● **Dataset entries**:
■ ■ ■ ■ ■

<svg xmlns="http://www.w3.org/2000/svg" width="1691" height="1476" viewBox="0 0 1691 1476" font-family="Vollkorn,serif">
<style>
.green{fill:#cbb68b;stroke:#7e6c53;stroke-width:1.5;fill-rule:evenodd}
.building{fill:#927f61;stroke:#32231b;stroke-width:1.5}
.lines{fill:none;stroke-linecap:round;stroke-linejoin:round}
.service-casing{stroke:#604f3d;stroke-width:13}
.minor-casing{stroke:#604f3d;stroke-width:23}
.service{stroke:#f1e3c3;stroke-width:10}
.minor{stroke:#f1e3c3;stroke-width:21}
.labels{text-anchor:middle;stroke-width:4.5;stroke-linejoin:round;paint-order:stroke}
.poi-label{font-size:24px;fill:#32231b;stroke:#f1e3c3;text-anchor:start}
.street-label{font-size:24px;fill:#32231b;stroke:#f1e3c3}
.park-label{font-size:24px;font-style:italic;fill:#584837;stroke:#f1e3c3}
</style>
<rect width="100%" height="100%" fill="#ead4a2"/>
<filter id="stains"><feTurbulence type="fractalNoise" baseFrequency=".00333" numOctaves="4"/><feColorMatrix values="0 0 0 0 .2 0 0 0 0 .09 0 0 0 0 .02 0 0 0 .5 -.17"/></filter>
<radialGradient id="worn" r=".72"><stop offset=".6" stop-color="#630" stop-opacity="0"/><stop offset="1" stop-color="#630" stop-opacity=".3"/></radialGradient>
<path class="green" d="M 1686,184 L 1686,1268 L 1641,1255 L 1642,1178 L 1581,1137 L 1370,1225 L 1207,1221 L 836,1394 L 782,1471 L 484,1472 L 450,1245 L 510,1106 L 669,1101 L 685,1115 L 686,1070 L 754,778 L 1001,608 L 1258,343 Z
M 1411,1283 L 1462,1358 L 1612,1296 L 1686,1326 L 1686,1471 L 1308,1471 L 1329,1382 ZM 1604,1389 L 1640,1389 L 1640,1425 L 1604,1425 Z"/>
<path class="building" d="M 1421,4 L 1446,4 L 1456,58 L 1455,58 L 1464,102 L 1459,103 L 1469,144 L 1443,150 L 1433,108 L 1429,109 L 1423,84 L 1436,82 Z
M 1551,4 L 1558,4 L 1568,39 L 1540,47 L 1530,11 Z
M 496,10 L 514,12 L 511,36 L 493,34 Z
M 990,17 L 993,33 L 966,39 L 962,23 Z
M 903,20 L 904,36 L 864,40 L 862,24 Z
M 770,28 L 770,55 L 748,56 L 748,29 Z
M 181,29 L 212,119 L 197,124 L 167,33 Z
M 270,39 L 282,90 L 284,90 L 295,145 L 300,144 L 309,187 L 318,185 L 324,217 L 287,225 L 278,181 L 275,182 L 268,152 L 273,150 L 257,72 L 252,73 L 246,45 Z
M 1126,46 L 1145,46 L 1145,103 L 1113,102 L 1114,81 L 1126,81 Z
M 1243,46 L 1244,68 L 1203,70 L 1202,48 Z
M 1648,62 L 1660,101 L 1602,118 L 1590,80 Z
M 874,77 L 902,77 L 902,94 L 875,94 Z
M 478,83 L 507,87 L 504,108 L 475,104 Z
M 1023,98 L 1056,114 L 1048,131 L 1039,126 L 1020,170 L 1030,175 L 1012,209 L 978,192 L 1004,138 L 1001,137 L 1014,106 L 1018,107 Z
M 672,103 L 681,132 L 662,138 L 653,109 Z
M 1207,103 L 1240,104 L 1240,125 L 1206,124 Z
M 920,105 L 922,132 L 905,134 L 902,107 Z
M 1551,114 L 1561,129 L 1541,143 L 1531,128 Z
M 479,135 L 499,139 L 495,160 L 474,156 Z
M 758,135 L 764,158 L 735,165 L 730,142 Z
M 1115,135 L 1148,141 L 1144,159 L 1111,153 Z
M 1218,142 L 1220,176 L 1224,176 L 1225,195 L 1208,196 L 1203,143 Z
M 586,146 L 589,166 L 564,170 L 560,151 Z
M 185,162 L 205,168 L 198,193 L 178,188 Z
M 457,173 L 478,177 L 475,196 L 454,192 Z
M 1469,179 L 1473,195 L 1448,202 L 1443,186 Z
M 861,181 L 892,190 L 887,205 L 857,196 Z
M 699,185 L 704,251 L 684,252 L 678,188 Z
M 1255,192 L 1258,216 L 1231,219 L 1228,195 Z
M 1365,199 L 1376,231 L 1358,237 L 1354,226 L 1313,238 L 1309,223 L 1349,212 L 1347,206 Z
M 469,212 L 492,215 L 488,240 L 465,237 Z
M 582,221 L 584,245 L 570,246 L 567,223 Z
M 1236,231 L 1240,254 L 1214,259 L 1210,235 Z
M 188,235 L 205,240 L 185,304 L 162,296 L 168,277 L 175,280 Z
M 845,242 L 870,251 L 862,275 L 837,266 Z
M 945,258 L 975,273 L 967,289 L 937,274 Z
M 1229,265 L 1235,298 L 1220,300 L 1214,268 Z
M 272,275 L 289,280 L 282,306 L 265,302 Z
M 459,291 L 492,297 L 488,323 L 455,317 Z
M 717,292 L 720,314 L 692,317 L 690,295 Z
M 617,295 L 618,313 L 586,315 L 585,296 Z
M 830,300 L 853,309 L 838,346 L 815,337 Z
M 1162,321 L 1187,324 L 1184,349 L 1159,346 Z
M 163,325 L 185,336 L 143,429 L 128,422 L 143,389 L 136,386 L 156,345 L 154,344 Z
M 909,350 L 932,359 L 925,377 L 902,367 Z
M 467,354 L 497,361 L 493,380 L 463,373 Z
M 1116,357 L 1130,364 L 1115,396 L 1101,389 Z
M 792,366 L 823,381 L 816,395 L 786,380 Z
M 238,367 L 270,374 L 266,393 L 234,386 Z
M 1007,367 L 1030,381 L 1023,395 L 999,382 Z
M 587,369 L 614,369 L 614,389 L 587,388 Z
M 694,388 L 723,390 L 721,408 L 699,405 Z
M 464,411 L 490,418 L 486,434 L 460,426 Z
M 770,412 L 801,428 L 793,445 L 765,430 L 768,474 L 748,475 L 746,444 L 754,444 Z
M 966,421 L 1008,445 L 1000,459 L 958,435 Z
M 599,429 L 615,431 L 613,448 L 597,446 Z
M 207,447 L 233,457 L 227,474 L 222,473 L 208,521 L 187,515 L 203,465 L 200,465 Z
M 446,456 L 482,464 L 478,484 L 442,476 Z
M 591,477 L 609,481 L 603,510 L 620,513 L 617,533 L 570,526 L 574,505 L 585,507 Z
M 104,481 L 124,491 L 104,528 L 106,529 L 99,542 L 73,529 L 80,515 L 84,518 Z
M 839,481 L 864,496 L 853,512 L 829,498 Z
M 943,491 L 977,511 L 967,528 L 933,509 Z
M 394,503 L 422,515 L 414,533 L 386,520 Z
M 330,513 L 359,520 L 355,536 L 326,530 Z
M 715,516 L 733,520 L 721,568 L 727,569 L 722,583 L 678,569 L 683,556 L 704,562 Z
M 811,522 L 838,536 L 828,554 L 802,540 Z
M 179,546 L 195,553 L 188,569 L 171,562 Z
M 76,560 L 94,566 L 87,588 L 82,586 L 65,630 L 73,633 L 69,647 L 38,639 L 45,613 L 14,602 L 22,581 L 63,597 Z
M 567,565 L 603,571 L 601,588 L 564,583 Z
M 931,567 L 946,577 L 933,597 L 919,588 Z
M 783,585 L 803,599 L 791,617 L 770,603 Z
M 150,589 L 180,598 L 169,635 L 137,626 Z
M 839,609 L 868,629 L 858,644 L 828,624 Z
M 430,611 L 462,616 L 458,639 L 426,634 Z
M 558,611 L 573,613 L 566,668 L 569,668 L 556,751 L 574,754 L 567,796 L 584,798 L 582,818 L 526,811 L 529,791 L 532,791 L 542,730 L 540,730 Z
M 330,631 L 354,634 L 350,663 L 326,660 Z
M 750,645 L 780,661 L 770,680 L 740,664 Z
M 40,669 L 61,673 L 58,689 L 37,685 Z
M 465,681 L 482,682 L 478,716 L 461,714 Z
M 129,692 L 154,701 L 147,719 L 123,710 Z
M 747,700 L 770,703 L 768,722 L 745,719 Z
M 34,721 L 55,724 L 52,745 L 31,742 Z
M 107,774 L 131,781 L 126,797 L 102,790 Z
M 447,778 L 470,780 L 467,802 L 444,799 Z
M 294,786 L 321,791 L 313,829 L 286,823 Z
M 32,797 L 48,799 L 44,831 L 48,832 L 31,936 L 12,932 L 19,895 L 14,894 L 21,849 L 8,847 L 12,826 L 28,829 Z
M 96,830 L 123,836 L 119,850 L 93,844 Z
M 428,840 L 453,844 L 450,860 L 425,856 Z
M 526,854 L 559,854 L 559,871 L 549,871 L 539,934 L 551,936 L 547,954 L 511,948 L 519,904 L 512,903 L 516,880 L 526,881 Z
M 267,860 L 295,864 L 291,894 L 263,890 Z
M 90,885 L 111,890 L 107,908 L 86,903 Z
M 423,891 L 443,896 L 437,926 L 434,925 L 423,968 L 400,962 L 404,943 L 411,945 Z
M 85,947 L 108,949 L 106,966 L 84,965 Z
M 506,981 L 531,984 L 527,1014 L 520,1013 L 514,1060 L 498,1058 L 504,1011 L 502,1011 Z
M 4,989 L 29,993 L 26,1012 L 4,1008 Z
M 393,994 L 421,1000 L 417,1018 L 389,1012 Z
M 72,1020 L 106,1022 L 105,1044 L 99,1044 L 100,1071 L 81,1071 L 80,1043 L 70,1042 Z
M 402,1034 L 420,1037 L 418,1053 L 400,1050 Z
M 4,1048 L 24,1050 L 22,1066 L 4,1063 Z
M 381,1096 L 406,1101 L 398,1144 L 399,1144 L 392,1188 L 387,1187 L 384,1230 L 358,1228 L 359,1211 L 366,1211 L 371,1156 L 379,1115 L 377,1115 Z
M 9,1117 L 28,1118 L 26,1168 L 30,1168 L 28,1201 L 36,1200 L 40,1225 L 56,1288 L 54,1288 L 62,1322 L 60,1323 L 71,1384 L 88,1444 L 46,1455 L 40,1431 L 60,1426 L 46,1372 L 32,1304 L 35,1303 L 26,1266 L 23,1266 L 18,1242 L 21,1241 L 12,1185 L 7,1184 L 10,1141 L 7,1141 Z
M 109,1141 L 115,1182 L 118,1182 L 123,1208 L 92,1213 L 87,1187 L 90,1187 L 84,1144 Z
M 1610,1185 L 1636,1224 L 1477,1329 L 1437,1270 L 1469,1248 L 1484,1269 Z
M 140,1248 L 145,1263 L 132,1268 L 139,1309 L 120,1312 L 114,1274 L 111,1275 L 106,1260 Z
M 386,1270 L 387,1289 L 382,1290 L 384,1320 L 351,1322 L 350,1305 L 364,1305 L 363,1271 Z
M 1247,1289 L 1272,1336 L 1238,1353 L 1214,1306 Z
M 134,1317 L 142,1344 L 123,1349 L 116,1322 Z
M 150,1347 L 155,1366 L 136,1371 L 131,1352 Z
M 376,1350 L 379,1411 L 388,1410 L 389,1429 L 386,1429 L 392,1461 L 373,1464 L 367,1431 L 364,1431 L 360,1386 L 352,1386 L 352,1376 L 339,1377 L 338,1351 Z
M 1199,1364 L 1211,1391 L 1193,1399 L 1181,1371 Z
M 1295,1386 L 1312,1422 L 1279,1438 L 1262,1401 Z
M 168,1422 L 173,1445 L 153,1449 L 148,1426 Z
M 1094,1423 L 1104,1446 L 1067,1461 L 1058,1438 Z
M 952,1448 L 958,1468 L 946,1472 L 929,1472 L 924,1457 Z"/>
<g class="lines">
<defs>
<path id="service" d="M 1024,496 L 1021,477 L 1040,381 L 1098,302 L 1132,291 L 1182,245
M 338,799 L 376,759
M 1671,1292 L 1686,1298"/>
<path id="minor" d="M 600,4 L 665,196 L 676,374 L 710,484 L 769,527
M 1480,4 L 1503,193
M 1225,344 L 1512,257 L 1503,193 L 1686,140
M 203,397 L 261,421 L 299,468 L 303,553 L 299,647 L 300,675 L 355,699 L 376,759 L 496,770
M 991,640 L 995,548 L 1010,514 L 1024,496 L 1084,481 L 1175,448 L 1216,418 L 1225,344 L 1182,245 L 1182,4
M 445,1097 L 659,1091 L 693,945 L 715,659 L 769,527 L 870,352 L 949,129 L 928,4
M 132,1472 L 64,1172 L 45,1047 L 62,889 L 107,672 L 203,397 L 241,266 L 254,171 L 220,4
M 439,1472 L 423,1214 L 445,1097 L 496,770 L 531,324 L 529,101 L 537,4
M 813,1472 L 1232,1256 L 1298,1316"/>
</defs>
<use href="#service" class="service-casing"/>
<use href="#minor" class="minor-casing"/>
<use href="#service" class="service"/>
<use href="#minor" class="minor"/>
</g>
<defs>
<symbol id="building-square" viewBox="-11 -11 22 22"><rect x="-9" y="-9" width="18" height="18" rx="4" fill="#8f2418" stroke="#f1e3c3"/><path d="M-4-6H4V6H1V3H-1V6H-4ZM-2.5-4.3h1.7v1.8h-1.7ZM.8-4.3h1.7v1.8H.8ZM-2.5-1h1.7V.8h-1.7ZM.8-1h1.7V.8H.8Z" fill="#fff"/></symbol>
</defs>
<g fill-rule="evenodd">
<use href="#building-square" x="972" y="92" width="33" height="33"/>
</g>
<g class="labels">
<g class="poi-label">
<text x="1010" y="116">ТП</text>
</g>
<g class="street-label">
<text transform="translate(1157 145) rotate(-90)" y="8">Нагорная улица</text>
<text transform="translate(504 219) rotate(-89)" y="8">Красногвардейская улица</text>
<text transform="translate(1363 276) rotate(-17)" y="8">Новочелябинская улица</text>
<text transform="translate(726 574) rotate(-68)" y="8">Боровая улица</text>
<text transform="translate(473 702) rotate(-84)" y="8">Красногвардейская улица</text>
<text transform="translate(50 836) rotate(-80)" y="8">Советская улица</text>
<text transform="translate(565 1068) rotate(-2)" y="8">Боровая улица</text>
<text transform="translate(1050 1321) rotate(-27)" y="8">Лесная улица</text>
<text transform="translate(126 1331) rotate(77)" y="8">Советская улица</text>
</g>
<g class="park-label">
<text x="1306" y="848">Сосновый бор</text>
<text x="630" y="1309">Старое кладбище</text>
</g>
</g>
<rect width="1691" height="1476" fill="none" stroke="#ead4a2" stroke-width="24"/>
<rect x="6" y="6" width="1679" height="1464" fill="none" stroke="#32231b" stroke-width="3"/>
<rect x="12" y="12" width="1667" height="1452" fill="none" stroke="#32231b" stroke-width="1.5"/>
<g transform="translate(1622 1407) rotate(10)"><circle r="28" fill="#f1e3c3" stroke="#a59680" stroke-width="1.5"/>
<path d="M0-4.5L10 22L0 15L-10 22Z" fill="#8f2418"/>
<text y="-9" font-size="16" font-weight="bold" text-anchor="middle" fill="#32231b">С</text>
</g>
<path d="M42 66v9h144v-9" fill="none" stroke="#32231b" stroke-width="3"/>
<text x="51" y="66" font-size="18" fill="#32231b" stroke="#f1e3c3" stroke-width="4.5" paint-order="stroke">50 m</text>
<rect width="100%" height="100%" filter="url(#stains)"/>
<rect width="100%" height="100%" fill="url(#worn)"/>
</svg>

■ ■ ■ ■ ■

● **Work required**: Across all the entries, count the lines that contain the word "casing" and give the number by itself.

● **Task response**: 4